# WHAT THE TASK REQUIRES
Search the records below for the word "pixels". Copy each line where it occurs.

# INPUT
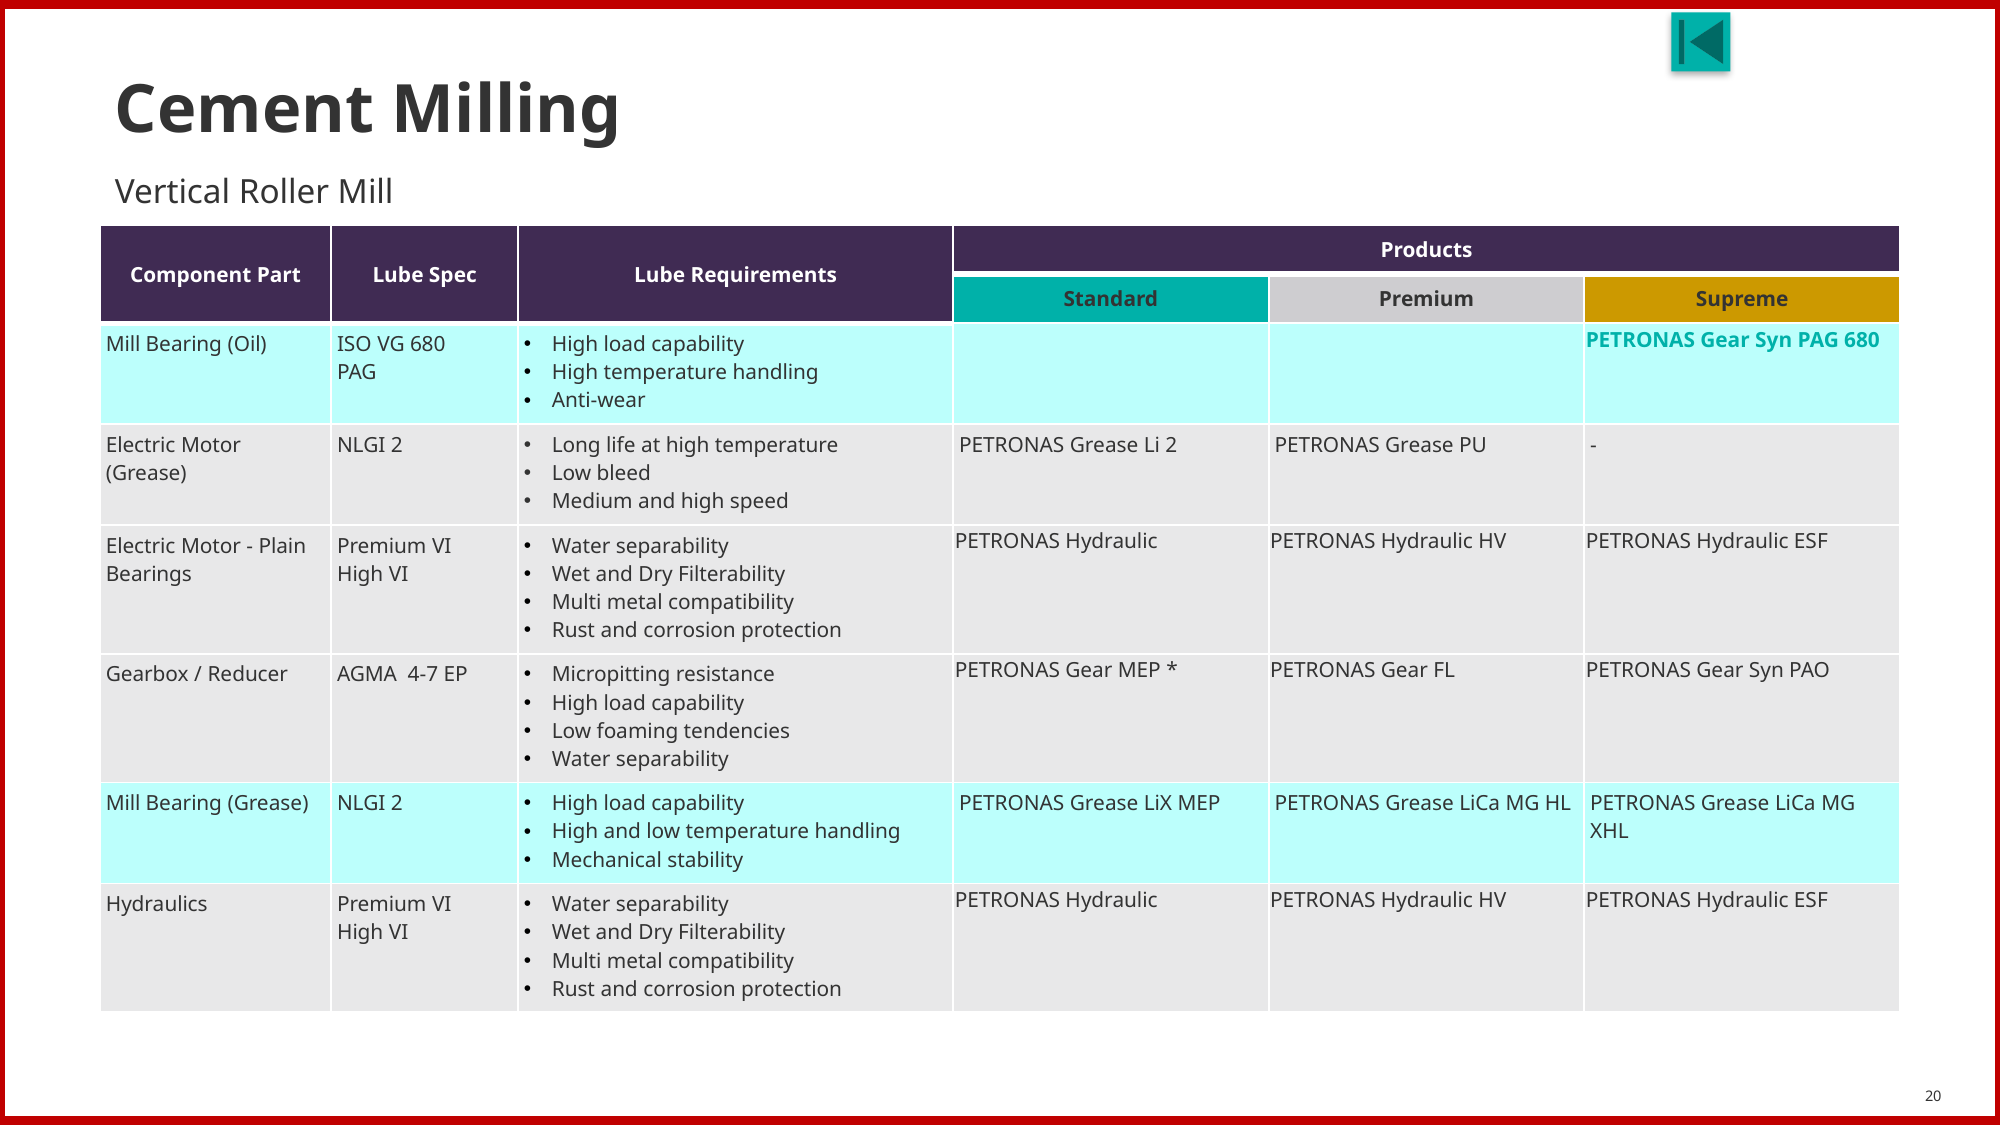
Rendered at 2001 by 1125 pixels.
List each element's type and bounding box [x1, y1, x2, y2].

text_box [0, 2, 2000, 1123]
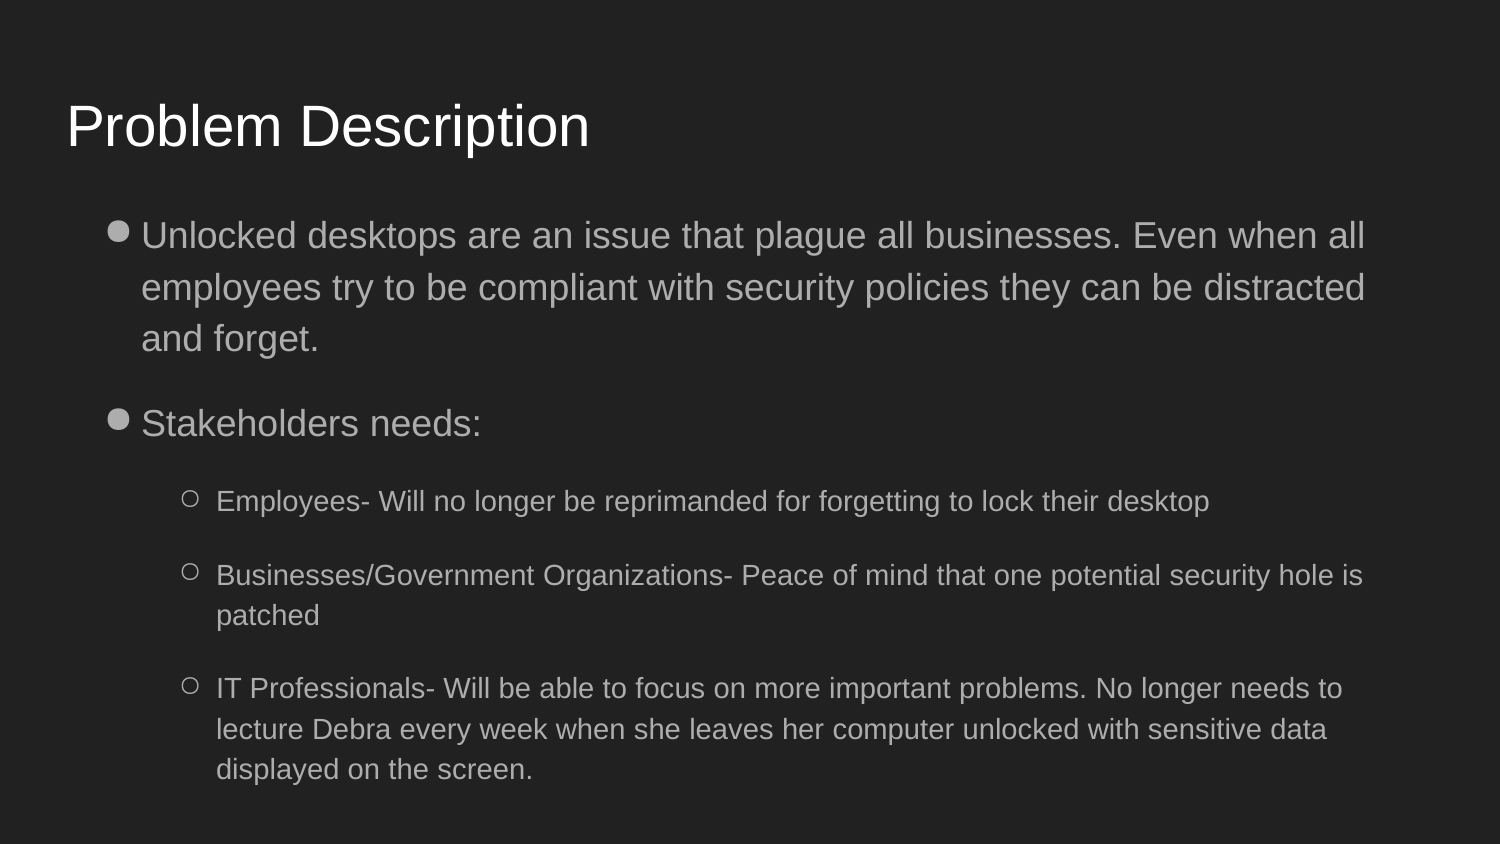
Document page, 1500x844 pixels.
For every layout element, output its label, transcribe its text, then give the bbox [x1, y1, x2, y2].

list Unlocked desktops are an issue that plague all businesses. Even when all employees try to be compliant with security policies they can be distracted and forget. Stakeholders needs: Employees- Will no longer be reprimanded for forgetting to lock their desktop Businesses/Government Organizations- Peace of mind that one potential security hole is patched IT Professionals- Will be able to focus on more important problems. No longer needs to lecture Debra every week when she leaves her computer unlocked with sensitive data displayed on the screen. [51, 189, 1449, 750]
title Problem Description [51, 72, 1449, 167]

...

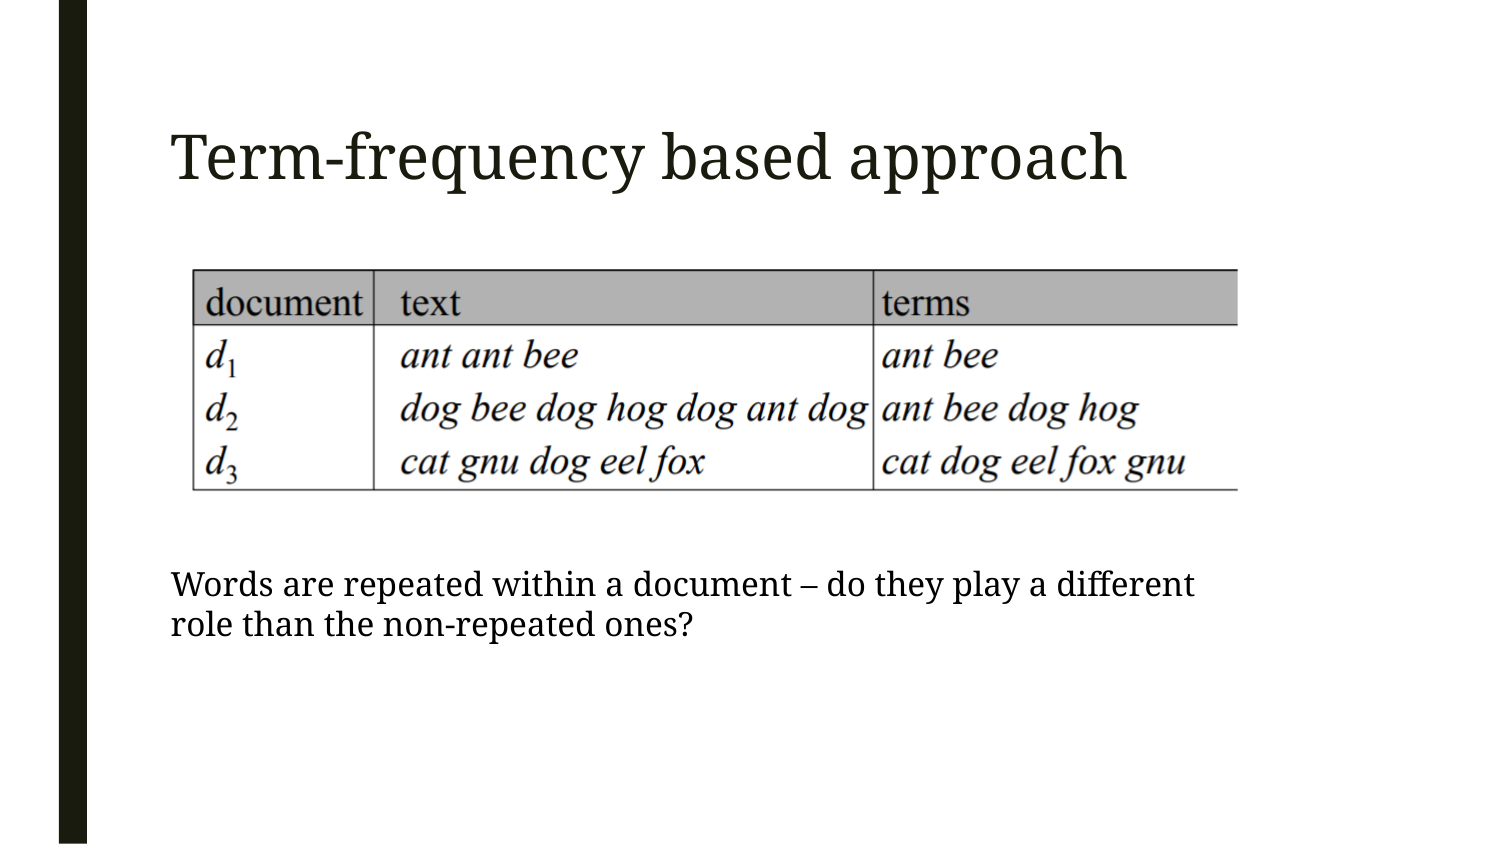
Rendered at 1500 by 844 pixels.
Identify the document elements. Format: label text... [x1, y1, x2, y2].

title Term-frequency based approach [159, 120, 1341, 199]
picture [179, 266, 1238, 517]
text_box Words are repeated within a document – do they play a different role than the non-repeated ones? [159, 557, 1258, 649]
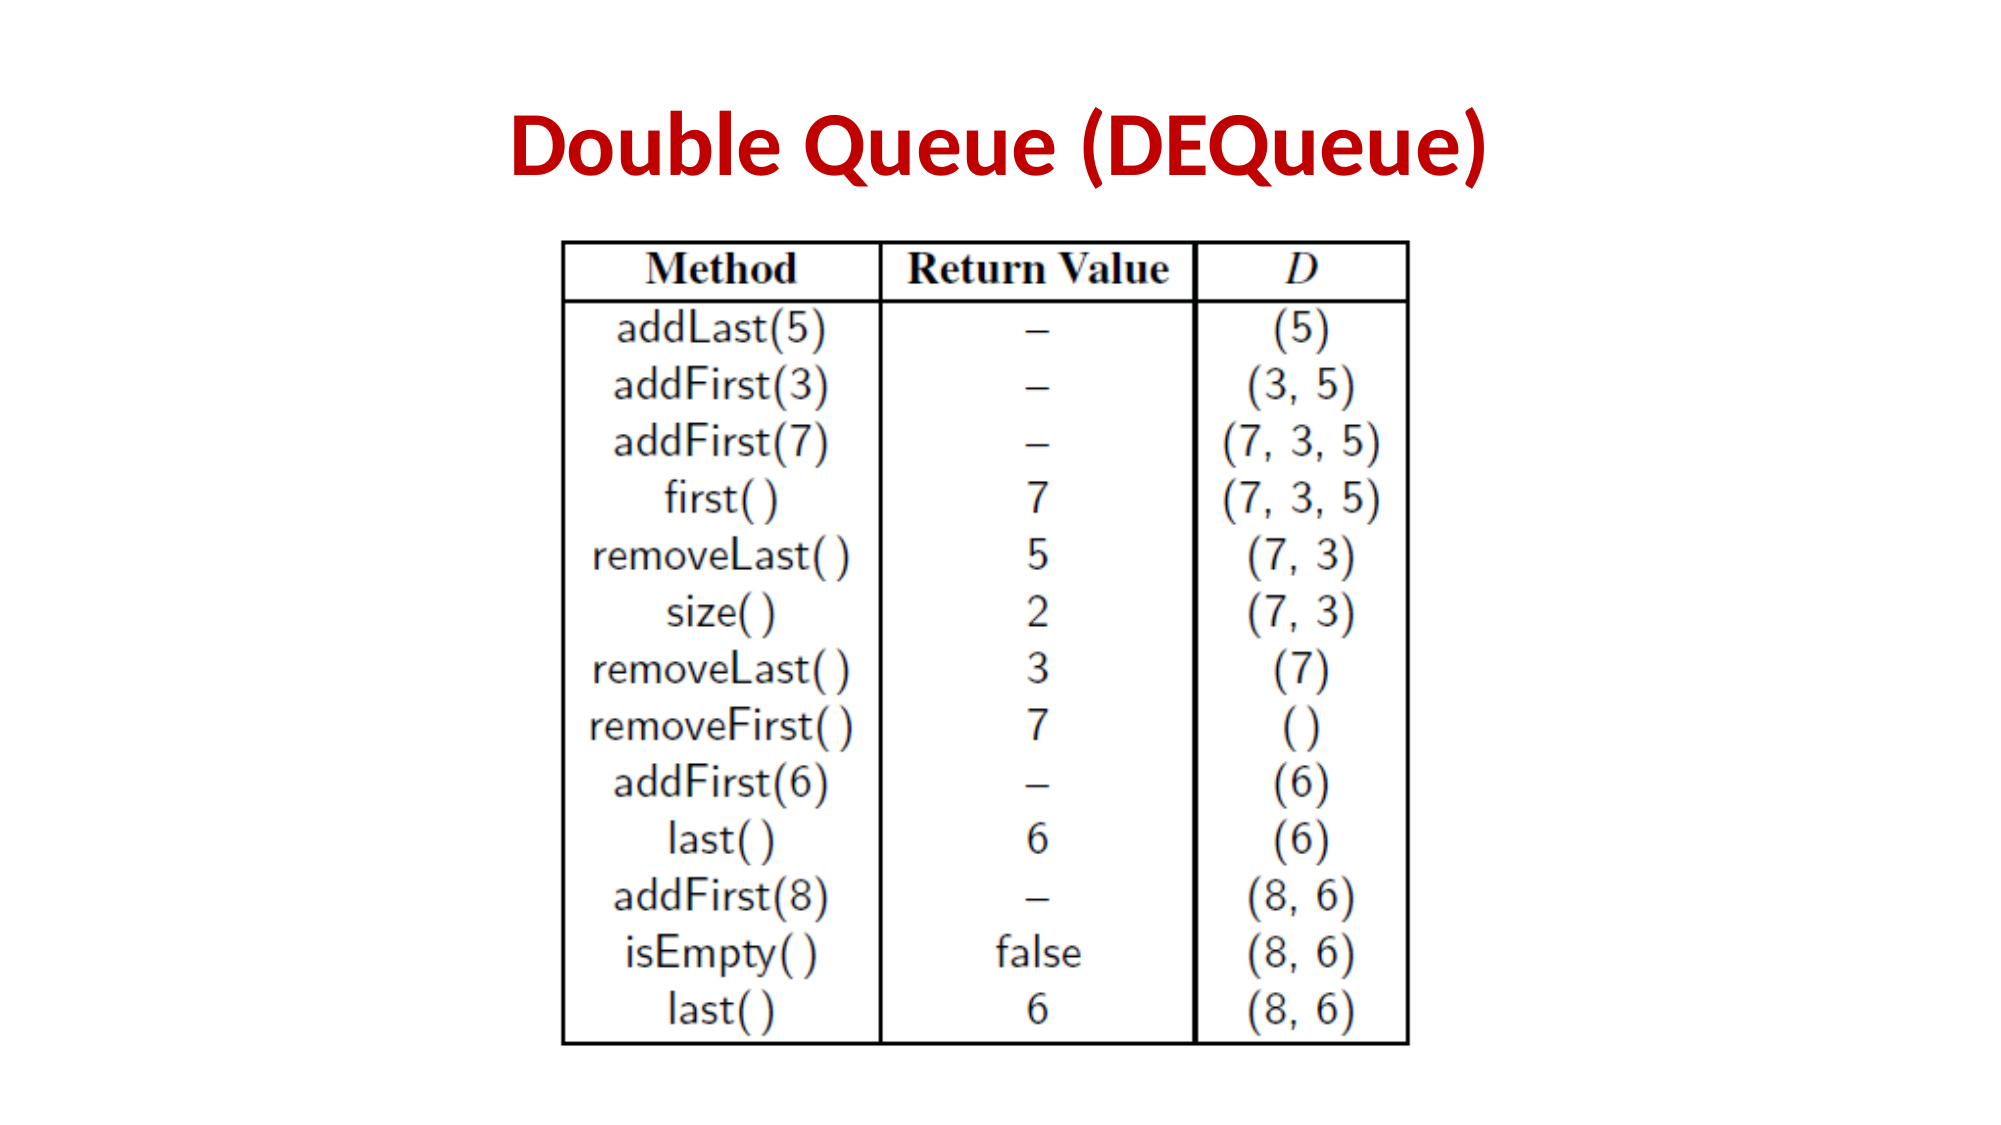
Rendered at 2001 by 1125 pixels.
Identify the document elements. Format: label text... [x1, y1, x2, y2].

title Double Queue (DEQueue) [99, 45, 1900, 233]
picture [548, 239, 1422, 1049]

# RESPONSE AREA
Rendered at 2001 by 1125 pixels.
Document page, 1500x844 pixels.
Rendered at 1500 by 844 pixels.
Rendered at 2001 by 1125 pixels.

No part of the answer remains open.